The Turkey Hill conservation easement not only adds to the increasing impact of Lowcountry Land Trust’s efforts (162,000 acres conserved and counting) but also aligns with public partners’ vision of protecting a 50,000-acre corridor between the ACE Basin and South Lowcountry conservation focus areas, stretching to the protected lands along the Savannah River. This landscape-scale effort is crucial in stabilizing and preserving the region’s unique and fragile ecosystems.

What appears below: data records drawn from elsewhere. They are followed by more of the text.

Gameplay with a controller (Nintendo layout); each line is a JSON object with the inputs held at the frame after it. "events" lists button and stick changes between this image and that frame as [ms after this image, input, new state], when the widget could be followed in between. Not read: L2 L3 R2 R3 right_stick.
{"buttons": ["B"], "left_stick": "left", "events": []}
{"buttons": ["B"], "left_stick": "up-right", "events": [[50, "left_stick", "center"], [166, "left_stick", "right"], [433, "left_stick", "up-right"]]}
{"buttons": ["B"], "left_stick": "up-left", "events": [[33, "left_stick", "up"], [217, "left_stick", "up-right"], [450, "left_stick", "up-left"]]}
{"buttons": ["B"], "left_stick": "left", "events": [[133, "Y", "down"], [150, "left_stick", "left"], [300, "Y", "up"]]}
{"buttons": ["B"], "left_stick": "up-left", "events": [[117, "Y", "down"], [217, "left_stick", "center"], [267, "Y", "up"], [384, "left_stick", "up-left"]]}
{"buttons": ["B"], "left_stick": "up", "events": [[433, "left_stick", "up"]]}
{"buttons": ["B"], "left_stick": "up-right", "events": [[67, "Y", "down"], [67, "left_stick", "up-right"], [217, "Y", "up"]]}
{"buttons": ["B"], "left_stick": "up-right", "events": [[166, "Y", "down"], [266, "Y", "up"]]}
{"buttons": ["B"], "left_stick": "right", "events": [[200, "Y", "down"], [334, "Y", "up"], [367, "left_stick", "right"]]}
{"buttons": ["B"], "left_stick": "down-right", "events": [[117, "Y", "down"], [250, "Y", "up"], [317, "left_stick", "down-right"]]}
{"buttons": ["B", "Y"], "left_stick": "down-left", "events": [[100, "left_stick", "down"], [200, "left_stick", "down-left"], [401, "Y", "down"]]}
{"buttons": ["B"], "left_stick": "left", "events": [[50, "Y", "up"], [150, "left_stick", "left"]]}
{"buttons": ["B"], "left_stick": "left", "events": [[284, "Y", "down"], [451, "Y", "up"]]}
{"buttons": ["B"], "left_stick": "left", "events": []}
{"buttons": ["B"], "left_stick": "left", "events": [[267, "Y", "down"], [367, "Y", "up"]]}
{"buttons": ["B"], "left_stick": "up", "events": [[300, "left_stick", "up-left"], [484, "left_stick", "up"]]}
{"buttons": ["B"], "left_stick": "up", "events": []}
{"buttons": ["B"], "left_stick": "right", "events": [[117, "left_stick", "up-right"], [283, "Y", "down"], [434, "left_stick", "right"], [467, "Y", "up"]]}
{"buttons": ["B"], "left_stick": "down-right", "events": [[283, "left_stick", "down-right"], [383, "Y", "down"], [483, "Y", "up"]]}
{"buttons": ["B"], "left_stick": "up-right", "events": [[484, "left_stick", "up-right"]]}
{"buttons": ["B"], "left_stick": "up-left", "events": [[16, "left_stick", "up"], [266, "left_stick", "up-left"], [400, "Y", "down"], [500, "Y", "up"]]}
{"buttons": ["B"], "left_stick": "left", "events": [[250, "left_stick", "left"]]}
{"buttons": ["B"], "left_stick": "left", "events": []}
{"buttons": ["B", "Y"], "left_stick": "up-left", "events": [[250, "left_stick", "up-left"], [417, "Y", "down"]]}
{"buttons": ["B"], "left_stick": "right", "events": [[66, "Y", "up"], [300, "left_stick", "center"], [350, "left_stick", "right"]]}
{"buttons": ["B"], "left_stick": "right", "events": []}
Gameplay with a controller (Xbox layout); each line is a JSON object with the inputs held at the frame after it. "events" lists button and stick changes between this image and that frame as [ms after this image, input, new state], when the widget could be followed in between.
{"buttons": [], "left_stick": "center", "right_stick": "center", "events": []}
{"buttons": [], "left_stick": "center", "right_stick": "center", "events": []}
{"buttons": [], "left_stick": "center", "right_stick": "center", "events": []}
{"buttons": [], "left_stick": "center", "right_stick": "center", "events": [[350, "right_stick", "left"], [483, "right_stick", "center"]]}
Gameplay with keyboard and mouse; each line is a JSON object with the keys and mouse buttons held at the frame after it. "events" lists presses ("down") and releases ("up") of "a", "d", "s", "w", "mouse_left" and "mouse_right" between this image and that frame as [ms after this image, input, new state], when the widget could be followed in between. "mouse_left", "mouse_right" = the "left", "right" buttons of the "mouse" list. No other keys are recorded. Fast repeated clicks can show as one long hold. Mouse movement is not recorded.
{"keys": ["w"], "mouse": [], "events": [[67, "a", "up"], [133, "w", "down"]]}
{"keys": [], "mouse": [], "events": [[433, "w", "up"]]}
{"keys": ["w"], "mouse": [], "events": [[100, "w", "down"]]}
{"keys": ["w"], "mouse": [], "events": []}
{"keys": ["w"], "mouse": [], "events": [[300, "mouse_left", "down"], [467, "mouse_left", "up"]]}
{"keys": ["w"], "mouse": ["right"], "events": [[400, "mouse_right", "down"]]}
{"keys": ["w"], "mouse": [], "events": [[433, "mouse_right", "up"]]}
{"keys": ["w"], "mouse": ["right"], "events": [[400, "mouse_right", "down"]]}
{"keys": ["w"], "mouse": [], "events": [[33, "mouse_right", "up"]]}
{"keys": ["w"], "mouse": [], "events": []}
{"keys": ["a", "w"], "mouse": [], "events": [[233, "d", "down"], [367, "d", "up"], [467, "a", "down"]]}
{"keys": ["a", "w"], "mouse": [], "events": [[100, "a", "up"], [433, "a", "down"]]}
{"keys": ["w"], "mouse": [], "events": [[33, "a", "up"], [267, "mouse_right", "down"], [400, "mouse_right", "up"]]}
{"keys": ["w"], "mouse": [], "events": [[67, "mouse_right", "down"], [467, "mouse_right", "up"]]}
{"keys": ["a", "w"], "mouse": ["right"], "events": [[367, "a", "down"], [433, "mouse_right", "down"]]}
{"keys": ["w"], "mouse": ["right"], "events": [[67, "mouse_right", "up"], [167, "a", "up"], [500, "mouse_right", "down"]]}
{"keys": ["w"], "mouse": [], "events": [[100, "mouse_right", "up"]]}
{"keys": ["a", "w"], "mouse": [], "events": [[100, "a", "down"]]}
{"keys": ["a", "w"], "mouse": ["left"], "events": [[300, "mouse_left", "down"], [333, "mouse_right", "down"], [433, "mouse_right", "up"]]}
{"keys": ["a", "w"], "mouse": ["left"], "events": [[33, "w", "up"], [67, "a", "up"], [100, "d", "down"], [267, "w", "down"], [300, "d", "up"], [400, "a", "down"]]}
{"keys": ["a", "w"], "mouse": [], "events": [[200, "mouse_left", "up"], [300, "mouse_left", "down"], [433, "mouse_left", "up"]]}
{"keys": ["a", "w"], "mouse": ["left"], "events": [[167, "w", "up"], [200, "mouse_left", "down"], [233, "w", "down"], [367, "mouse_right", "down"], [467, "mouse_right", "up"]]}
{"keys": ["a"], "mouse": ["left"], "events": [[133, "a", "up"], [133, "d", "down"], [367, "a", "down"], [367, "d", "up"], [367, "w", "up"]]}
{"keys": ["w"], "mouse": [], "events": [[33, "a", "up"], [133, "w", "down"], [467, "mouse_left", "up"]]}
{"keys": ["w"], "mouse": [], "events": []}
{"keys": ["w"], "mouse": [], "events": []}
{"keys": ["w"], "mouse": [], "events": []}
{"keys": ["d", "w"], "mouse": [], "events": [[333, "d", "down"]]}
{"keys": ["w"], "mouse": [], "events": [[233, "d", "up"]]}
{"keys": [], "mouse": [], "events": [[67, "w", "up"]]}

“We are grateful for the ongoing partnership of area landowners and organizations such as Open Space Institute (OSI), Open Land Trust, The Nature Conservancy (TNC), and the South Carolina Department of Natural Resources (SCDNR), whose collaborative efforts have been instrumental in establishing both private and public protected landscapes within this corridor,” said Ashley Demosthenes, President and CEO of Lowcountry Land Trust. “The completion of the Turkey Hill conservation easement is a testament to the dedication of private landowners, like the Milbank family, who share many organizations’ commitment to preserving the natural resources and beauty of the Lowcountry.”
In aggregate, Lowcountry Land Trust’s easements on Turkey Hill (2,851 acres), the aforementioned Calf Pen Bay and Amazing Grace tracts (471 acres), and the 2023-protected Savannah Branch Mitigation Site (2,169 acres), in combination with OSI and TNC’s recent acquisition of the Slater-Buckfield tract (12,300 acres) intended for public access, represent an impressive 36% of the 50,000-acre conservation corridor protected in the last two years.
“The cumulative impact of our conservation efforts, including the new easement on Turkey Hill, achieves a decades-long vision of knitting two world-class conservation landscapes together. It is a model of what can result from perseverance, creativity, and collaboration,” added Demosthenes.
Lowcountry Land Trust will continue its collaborative conservation work with partners and private landowners to ensure the long-term sustainability and resilience of the Lowcountry’s natural landscapes.